## Page text
══════════

Are Deep Speech Denoising Models Robust to Adversarial Noise?¶
Conference: ICLR 2026
arXiv: 2503.11627
Code: GitHub (UMass Amherst + Dolby Labs)
Area: Speech Restoration
Keywords: Adversarial Attack, Speech Denoising, Psychoacoustic Masking, DNS, Adversarial Robustness, PGD
TL;DR¶
This paper presents the first systematic evaluation of the robustness of 4 SOTA Deep Speech Denoising (DNS) models against adversarial noise. By generating imperceptible adversarial perturbations through psychoacoustic-constrained PGD attacks, the authors demonstrate that Demucs, Full-SubNet+, FRCRN, and MP-SENet can be forced to output completely unintelligible gibberish. The experiments cover various acoustic conditions and human evaluations, while revealing limitations of targeted attacks, universal perturbations, and cross-model transfer.

══════════

## Problem to solve
Which four speech denoising models does the paper summary say can be forced to output unintelligible gibberish? The rows below have nothing to do with the paper summary.

## Information given
══════════

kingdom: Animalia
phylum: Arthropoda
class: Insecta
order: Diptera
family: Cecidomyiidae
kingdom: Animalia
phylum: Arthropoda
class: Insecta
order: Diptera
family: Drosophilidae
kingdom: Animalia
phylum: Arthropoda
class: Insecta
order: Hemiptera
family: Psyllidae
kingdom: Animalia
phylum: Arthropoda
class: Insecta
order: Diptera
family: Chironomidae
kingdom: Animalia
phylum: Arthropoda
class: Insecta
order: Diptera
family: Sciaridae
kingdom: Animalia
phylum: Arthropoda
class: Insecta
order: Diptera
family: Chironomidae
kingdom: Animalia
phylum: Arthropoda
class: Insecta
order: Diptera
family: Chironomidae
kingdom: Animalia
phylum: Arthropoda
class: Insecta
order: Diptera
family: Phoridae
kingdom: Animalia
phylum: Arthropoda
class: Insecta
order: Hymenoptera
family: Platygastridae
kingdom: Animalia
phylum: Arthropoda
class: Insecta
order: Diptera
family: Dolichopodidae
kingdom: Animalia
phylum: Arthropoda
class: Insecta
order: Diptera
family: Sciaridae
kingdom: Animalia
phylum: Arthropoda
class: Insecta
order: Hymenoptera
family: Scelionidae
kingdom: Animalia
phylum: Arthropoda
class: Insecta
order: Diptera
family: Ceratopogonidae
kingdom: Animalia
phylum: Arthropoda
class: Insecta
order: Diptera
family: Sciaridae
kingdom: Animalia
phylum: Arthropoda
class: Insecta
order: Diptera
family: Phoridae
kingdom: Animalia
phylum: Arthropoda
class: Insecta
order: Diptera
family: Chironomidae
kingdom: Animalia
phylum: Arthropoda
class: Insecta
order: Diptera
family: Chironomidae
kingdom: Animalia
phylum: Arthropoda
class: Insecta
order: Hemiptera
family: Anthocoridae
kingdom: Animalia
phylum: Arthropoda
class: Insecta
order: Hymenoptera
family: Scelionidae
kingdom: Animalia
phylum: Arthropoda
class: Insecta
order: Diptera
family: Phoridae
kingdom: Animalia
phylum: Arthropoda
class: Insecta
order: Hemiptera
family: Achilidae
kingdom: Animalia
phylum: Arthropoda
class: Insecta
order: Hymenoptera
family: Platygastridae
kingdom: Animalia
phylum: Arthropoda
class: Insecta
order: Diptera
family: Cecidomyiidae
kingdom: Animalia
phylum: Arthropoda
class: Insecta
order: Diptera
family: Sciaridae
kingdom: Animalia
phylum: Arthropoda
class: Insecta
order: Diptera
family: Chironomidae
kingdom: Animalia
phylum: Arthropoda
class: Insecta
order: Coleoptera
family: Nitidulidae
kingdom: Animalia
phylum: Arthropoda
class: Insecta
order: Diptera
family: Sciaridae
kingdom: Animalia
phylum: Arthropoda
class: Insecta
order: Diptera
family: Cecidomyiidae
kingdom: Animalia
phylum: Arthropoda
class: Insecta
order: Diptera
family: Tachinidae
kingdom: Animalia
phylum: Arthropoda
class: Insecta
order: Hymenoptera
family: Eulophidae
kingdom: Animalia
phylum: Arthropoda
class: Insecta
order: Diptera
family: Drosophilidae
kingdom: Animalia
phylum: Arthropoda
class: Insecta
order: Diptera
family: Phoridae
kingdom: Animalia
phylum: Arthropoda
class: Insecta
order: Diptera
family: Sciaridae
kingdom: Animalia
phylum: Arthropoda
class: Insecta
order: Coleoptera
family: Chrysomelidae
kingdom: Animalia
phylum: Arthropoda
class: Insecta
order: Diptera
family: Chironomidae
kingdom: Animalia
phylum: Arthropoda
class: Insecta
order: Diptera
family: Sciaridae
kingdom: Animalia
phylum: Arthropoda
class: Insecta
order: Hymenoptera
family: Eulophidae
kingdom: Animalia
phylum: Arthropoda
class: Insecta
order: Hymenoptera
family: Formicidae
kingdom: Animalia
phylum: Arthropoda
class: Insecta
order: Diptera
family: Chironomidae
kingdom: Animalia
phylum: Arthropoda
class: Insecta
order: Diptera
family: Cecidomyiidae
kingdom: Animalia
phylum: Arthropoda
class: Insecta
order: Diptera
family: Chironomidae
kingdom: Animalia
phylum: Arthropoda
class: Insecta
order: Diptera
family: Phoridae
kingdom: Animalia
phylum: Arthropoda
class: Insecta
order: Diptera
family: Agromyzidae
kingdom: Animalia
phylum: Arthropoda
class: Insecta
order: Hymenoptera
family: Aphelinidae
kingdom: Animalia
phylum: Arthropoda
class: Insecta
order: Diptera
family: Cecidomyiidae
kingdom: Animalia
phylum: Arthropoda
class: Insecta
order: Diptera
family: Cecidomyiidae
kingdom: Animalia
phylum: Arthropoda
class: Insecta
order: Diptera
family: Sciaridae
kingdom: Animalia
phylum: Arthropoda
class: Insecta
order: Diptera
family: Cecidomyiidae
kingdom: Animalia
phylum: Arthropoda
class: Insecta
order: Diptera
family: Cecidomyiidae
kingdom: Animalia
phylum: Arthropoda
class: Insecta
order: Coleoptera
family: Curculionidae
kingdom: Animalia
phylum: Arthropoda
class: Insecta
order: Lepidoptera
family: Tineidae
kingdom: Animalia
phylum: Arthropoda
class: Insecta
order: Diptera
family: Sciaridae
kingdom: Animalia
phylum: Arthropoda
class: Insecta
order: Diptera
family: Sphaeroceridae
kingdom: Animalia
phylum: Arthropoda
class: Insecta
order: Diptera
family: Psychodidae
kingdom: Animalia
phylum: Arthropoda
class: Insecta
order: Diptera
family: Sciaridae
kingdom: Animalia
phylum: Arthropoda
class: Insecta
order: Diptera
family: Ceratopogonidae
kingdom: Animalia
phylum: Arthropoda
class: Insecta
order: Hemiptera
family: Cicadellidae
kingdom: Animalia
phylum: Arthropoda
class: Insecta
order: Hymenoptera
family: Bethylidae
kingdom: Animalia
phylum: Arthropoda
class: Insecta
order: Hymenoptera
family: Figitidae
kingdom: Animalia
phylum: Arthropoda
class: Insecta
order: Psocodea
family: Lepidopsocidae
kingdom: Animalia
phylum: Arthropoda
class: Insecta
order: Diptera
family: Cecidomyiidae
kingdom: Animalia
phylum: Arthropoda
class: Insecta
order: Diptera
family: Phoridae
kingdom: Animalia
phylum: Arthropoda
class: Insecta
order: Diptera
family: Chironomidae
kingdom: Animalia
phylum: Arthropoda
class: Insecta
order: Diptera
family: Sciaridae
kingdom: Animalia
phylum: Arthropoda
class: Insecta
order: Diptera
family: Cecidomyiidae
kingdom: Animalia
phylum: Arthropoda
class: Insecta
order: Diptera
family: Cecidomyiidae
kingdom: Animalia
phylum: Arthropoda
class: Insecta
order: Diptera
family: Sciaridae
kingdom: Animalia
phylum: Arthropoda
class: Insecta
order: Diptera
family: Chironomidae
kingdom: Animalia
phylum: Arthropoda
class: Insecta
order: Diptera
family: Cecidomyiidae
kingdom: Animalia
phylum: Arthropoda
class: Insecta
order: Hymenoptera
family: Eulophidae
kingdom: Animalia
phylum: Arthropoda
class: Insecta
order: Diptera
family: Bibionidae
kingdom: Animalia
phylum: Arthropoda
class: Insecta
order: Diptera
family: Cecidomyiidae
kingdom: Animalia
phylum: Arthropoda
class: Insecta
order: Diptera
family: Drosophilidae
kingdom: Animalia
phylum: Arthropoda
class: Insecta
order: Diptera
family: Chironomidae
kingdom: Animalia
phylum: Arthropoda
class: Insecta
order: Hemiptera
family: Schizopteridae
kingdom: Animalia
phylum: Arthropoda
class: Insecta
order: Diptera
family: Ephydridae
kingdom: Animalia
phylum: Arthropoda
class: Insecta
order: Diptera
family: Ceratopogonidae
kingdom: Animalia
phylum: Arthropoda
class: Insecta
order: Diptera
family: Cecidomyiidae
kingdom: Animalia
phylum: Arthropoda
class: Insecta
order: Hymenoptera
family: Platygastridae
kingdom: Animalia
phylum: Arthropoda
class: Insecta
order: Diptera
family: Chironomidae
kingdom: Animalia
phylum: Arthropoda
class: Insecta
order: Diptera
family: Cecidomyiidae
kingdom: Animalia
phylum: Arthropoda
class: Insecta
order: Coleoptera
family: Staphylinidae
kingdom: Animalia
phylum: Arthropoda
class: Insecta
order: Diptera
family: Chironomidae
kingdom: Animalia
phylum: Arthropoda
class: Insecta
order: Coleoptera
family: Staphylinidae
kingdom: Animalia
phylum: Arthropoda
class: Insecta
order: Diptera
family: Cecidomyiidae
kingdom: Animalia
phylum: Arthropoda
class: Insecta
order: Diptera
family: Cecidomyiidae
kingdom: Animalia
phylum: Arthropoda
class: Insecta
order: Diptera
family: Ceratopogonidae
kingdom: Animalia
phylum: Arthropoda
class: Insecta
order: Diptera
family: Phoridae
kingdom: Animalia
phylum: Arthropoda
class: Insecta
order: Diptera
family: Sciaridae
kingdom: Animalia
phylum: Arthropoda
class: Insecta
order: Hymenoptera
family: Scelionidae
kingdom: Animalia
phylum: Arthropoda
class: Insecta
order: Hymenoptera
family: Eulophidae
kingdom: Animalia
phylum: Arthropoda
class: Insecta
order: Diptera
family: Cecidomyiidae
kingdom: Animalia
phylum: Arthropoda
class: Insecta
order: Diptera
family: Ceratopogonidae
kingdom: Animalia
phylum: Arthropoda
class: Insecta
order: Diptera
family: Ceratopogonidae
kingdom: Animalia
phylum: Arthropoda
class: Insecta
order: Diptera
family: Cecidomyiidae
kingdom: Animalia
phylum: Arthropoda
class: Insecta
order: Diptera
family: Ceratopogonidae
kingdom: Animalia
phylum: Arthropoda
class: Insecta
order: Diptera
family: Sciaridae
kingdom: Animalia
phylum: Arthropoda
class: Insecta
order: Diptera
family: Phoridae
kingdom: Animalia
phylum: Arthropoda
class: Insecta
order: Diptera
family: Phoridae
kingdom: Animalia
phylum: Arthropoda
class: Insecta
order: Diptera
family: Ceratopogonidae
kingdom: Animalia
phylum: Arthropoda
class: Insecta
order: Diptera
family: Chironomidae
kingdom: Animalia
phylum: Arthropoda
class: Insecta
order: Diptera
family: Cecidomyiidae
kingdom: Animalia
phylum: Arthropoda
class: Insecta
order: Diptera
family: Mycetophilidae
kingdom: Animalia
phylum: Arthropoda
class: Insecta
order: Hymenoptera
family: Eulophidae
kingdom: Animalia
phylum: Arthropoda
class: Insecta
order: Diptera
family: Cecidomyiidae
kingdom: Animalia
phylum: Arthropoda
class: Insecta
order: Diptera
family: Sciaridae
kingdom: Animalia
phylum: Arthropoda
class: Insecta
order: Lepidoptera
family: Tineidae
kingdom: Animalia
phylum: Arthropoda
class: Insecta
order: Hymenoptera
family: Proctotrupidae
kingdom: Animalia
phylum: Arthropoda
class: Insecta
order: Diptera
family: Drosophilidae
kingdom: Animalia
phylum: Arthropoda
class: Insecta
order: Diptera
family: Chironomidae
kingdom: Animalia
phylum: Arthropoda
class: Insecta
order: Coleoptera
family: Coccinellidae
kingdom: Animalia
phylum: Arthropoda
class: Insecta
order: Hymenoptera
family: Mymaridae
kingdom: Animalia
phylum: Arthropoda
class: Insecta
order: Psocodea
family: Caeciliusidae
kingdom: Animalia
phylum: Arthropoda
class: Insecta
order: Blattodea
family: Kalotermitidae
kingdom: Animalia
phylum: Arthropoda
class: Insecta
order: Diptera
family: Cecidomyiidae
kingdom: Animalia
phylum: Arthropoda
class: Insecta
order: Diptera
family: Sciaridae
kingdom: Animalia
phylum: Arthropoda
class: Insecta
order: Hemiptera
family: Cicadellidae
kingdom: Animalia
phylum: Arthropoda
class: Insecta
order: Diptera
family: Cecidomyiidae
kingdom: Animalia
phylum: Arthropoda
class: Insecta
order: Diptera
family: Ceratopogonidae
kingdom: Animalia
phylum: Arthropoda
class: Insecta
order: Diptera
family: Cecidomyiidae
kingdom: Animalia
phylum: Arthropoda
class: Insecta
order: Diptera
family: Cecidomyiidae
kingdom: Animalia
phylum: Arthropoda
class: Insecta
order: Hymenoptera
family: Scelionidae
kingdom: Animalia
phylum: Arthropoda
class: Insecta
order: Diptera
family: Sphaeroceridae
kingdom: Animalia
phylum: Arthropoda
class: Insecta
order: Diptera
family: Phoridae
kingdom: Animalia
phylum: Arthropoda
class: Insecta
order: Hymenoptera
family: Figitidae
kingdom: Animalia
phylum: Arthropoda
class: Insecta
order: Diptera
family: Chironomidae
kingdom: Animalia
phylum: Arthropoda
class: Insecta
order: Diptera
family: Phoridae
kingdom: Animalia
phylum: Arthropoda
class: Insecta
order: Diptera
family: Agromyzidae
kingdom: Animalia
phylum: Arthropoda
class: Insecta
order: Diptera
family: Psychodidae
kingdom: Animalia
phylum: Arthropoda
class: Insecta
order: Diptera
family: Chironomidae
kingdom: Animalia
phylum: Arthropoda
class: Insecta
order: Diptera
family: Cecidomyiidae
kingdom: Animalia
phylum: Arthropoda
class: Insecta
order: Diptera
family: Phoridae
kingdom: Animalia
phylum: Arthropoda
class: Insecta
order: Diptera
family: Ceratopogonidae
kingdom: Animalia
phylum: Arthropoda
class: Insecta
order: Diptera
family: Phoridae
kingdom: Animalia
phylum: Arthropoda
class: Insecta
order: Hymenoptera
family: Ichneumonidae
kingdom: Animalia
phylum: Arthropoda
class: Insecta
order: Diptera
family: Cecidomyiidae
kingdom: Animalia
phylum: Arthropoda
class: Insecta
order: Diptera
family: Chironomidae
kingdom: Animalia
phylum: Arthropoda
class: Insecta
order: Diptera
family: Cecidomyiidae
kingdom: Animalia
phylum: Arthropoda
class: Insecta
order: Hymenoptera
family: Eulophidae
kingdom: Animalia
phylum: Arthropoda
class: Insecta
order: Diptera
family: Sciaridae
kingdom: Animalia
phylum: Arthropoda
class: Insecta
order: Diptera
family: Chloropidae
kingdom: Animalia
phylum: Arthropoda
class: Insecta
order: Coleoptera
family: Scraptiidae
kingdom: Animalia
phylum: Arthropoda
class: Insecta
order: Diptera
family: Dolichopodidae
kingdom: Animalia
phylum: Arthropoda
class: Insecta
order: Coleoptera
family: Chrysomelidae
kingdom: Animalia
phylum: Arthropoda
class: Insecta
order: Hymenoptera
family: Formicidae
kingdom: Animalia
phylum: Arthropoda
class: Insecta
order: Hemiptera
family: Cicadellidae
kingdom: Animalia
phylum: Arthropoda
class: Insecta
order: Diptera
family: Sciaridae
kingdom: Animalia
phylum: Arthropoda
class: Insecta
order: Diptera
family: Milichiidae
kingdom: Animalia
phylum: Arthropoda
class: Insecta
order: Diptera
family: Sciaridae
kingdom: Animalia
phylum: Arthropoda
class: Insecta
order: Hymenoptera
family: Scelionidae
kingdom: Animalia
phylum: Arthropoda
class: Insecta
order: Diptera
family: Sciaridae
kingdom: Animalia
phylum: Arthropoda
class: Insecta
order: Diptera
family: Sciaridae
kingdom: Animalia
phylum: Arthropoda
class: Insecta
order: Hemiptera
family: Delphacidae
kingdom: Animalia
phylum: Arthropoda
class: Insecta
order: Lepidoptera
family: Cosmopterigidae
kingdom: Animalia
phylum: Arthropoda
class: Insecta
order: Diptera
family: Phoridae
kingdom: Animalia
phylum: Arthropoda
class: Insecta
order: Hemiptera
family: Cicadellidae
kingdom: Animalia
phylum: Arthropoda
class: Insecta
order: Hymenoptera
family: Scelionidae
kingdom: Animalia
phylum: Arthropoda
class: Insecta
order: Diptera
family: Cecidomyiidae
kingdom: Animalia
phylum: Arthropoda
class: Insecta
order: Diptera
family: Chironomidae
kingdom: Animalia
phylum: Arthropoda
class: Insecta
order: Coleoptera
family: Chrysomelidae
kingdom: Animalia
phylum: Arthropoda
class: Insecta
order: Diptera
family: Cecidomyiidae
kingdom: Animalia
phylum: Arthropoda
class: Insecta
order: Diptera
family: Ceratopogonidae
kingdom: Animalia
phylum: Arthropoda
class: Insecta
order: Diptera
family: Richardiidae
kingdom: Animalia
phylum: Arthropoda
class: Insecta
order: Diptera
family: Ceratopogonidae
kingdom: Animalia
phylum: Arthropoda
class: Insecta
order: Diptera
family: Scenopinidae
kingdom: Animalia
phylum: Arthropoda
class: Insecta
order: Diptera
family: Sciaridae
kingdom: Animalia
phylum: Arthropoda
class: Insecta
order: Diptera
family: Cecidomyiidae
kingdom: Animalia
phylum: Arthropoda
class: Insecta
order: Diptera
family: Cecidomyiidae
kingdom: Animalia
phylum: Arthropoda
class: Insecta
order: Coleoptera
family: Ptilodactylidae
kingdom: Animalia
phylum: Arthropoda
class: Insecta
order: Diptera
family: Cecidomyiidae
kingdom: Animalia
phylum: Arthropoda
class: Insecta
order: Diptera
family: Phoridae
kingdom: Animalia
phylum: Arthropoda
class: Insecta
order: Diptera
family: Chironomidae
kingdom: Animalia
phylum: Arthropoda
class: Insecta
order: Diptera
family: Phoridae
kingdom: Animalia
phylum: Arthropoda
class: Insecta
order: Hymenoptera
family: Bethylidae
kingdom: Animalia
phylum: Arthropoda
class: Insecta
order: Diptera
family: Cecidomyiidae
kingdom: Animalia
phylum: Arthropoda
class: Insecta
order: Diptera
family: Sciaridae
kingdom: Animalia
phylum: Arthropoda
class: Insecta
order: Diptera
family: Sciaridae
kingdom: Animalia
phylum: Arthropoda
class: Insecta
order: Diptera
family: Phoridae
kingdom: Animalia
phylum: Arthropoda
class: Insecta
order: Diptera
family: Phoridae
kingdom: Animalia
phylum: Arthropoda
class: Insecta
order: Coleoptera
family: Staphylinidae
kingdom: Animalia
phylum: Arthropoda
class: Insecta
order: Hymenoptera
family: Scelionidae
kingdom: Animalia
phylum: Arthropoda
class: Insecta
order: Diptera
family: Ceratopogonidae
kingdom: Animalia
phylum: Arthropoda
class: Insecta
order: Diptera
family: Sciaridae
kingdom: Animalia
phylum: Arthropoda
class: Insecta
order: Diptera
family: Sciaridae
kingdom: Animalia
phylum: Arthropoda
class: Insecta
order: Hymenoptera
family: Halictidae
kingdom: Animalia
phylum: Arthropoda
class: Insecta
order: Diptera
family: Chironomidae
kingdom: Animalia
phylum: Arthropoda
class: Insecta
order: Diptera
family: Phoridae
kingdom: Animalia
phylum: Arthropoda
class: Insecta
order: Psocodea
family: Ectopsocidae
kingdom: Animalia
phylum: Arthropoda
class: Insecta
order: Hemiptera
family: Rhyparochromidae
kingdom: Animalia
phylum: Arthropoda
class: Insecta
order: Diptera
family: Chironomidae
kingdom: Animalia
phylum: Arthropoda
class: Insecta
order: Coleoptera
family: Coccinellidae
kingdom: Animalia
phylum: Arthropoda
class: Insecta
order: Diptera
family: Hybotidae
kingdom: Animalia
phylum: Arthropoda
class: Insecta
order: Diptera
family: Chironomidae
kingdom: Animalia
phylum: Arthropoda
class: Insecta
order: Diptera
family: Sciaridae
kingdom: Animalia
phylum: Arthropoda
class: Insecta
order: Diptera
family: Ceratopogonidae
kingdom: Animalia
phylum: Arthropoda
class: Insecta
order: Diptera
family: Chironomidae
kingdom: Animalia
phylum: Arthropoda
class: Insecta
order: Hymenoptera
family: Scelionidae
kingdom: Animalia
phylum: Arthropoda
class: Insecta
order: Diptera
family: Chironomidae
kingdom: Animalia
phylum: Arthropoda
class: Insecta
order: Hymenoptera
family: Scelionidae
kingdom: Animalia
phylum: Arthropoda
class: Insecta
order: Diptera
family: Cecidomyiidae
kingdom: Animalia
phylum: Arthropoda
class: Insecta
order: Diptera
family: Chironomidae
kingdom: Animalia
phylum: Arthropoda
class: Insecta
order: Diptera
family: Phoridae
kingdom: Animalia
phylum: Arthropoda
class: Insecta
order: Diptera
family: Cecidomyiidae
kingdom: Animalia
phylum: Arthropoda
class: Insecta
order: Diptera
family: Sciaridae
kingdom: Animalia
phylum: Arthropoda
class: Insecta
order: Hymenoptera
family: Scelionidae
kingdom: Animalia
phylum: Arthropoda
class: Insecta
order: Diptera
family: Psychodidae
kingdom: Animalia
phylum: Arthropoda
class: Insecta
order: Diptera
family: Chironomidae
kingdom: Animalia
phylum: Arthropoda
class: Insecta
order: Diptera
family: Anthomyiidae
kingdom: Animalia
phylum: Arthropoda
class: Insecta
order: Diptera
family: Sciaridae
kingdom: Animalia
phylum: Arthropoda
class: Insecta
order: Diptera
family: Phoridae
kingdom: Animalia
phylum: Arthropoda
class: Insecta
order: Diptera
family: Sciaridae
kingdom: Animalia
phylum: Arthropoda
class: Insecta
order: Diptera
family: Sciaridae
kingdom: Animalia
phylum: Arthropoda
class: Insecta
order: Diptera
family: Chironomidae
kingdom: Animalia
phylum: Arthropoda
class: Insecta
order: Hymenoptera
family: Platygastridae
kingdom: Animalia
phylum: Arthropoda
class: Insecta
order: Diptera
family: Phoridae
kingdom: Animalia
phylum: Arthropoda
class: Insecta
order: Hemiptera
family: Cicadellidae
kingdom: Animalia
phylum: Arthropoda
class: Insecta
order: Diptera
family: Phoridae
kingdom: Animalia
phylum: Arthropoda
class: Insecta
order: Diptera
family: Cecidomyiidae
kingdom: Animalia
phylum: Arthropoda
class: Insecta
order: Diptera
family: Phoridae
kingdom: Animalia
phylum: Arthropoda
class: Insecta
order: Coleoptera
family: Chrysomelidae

══════════

## Solution for this problem
Demucs, Full-SubNet+, FRCRN, and MP-SENet.